In reality, the motion is a token gesture, committing the signatories to nothing. It calls only for “British Airways to engage in constructive relations with Unite to resolve the dispute.” And far from winning widespread support of MPs, just 33 MPs of 650 signed the motion, with only 28 Labour MPs of 262 endorsing it. Nominally “left” Labour leader Jeremy Corbyn did not sign and neither did his closest ally, Shadow Chancellor John McDonnell. McDonnell, who is the local constituency MP for the borough of Hayes and Harlington, told striking cabin crew in January, “We will be winning this.”

What BA has achieved in creating a super-exploited, two-tiered workforce is being used as a template for airlines throughout Europe. This month, Dutch-French airline Air France-KLM, along with the trade unions for cabin crews and pilots—SNPL (Societe Nationale des Pilotes de Ligne)—collaborated in announcing a new productivity and cost cutting plan. The plan, to be rolled out under a new low-cost subsidiary airline, project-named “Boost,” aims at boosting profits by driving up productivity. Launching this September, Boost will employ cabin and flight deck crews on lower wages, pensions and terms and conditions. They will be as flexible as BA mixed fleet crews.

Seeking to emulate the substandard conditions imposed on workers at BA/IAG and at Lufthansa in Germany, Jean-Marc Janaillac, the CEO of Air France-KLM, has laid out a strategy to generate higher and consistent earnings. Air France-KLM is imposing the contracts in order to reverse a situation in which it is not profitable on 35 percent of its routes.

Janaillac announced on taking over at Air France-KLM in May 2016 his intention to lower costs by 20 percent at a new subsidiary, compared to the parent group.
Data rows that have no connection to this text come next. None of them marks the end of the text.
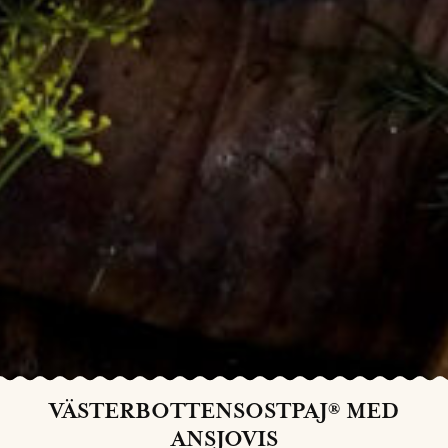
VÄSTERBOTTENSOSTPAJ® MED
ANSJOVIS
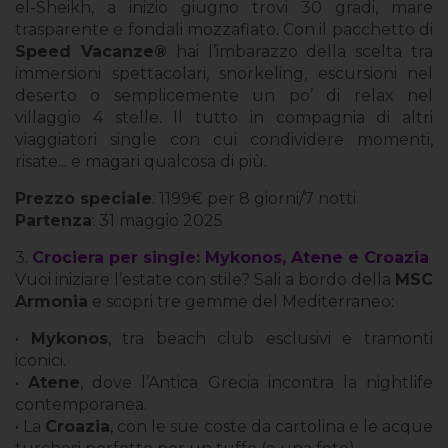
el-Sheikh, a inizio giugno trovi 30 gradi, mare
trasparente e fondali mozzafiato. Con il pacchetto di
Speed Vacanze®
hai l’imbarazzo della scelta tra
immersioni spettacolari, snorkeling, escursioni nel
deserto o semplicemente un po’ di relax nel
villaggio 4 stelle. Il tutto in compagnia di altri
viaggiatori single con cui condividere momenti,
risate... e magari qualcosa di più.
Prezzo speciale
: 1199€ per 8 giorni/7 notti
Partenza
: 31 maggio 2025
3.
Crociera per single: Mykonos, Atene e Croazia
Vuoi iniziare l’estate con stile? Sali a bordo della
MSC
Armonia
e scopri tre gemme del Mediterraneo:
•
Mykonos
, tra beach club esclusivi e tramonti
iconici.
•
Atene
, dove l’Antica Grecia incontra la nightlife
contemporanea.
• La
Croazia
, con le sue coste da cartolina e le acque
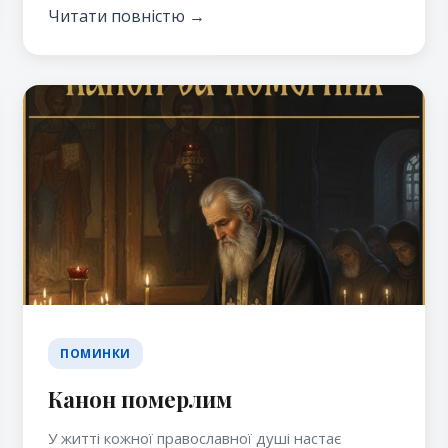
Читати повністю →
ПОМИНКИ
Канон померлим
У житті кожної православної душі настає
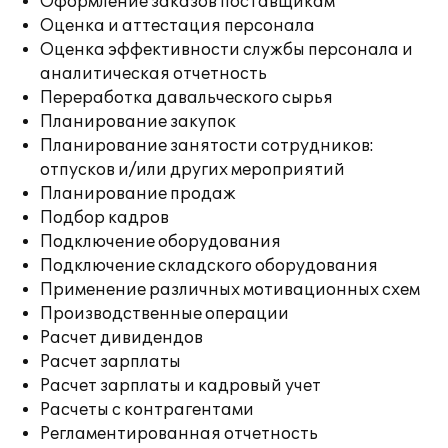
Оформление заказов поставщикам
Оценка и аттестация персонала
Оценка эффективности службы персонала и
аналитическая отчетность
Переработка давальческого сырья
Планирование закупок
Планирование занятости сотрудников:
отпусков и/или других мероприятий
Планирование продаж
Подбор кадров
Подключение оборудования
Подключение складского оборудования
Применение различных мотивационных схем
Производственные операции
Расчет дивидендов
Расчет зарплаты
Расчет зарплаты и кадровый учет
Расчеты с контрагентами
Регламентированная отчетность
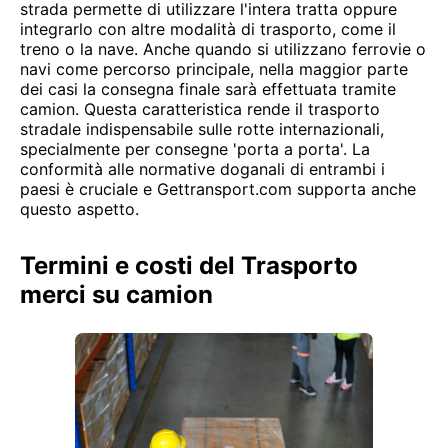
strada permette di utilizzare l'intera tratta oppure
integrarlo con altre modalità di trasporto, come il
treno o la nave. Anche quando si utilizzano ferrovie o
navi come percorso principale, nella maggior parte
dei casi la consegna finale sarà effettuata tramite
camion. Questa caratteristica rende il trasporto
stradale indispensabile sulle rotte internazionali,
specialmente per consegne 'porta a porta'. La
conformità alle normative doganali di entrambi i
paesi è cruciale e Gettransport.com supporta anche
questo aspetto.
Termini e costi del Trasporto
merci su camion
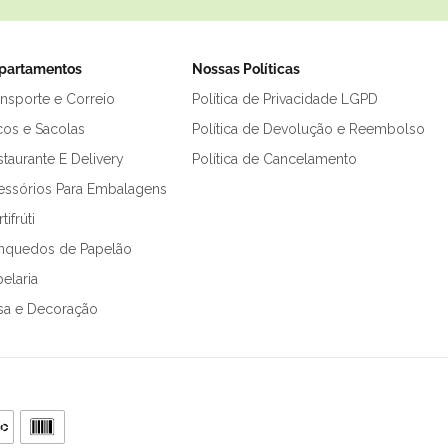
partamentos
Nossas Políticas
ansporte e Correio
Política de Privacidade LGPD
cos e Sacolas
Política de Devolução e Reembolso
taurante E Delivery
Política de Cancelamento
essórios Para Embalagens
tifrúti
inquedos de Papelão
elaria
sa e Decoração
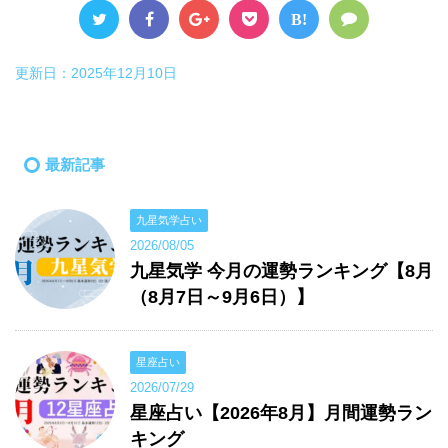
B!
更新日：
2025年12月10日
最新記事
九星気学占い
2026/08/05
九星気学 今月の運勢ランキング【8月
（8月7日～9月6日）】
星座占い
2026/07/29
星座占い【2026年8月】月間運勢ラン
キング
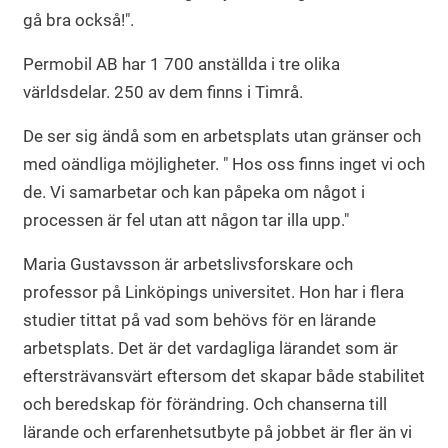
gå bra också!".
Permobil AB har 1 700 anställda i tre olika
världsdelar. 250 av dem finns i Timrå.
De ser sig ändå som en arbetsplats utan gränser och
med oändliga möjligheter. " Hos oss finns inget vi och
de. Vi samarbetar och kan påpeka om något i
processen är fel utan att någon tar illa upp."
Maria Gustavsson är arbetslivsforskare och
professor på Linköpings universitet. Hon har i flera
studier tittat på vad som behövs för en lärande
arbetsplats. Det är det vardagliga lärandet som är
eftersträvansvärt eftersom det skapar både stabilitet
och beredskap för förändring. Och chanserna till
lärande och erfarenhetsutbyte på jobbet är fler än vi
Boost cabin attendants will earn 40 percent less wages. But over time, all new recruits at AF-KLM will face the same fate as at BA since 2010—where all new recruits end up with the poverty wages and mixed fleet working contracts.

The experience of BA workers demonstrates again the urgent necessity for airline workers to break out of the straitjacket of the trade unions by building new organisations of struggle.

Cabin crew workers at BA have shown for the past eight months their resolve and determination. But if they are to avoid defeat, it is imperative that they turn to a new strategy based on the fight to unite airline workers throughout the world—who face the very same attacks on the jobs wages and conditions—against the global airline corporations. Only on this basis can they oppose the dead-end class collaborationist perspective of the trade unions.